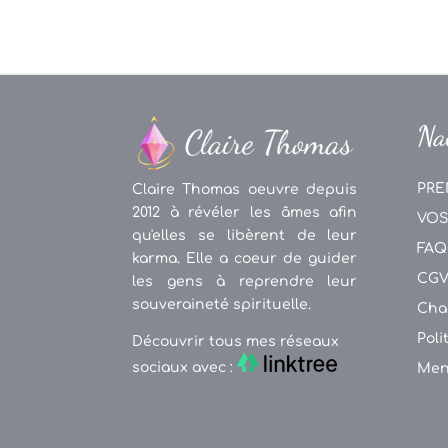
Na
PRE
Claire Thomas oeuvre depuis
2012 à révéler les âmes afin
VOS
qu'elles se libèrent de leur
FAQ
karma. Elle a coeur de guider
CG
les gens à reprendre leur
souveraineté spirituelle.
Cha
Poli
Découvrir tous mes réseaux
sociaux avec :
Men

* * *

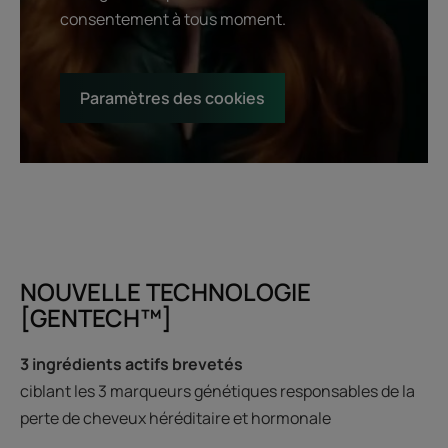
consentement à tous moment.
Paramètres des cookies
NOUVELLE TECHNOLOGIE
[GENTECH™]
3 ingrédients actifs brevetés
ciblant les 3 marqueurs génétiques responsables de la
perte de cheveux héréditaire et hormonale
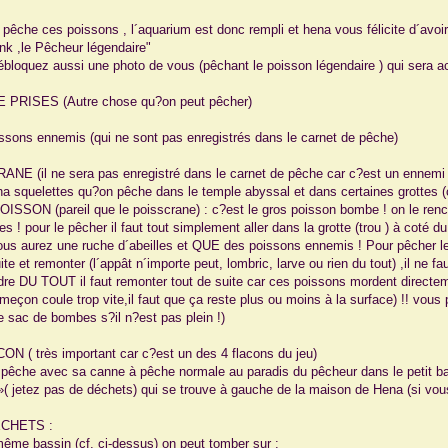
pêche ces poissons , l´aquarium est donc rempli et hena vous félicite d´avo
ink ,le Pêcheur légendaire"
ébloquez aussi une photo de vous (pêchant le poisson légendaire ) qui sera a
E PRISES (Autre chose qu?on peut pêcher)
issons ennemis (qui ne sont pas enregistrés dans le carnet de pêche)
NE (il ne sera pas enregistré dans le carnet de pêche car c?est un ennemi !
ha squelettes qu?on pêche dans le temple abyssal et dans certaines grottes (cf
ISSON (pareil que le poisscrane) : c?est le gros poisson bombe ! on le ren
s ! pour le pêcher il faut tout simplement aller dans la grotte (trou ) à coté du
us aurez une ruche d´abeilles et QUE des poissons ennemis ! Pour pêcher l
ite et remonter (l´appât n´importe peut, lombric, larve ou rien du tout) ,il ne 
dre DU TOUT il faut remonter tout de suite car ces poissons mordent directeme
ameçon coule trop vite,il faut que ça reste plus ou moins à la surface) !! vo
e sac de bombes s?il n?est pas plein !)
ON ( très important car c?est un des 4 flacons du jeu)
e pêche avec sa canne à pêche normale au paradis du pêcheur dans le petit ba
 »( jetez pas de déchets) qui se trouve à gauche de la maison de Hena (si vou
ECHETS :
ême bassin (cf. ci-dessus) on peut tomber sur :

Task goal
Wherever the line holding "us aurez une" falls in the entries above, copy exactly from it through the line holding "e pêche avec", inclusive, and add nothing.

Task answer
us aurez une ruche d´abeilles et QUE des poissons ennemis ! Pour pêcher l
ite et remonter (l´appât n´importe peut, lombric, larve ou rien du tout) ,il ne 
dre DU TOUT il faut remonter tout de suite car ces poissons mordent directeme
ameçon coule trop vite,il faut que ça reste plus ou moins à la surface) !! vo
e sac de bombes s?il n?est pas plein !)
ON ( très important car c?est un des 4 flacons du jeu)
e pêche avec sa canne à pêche normale au paradis du pêcheur dans le petit ba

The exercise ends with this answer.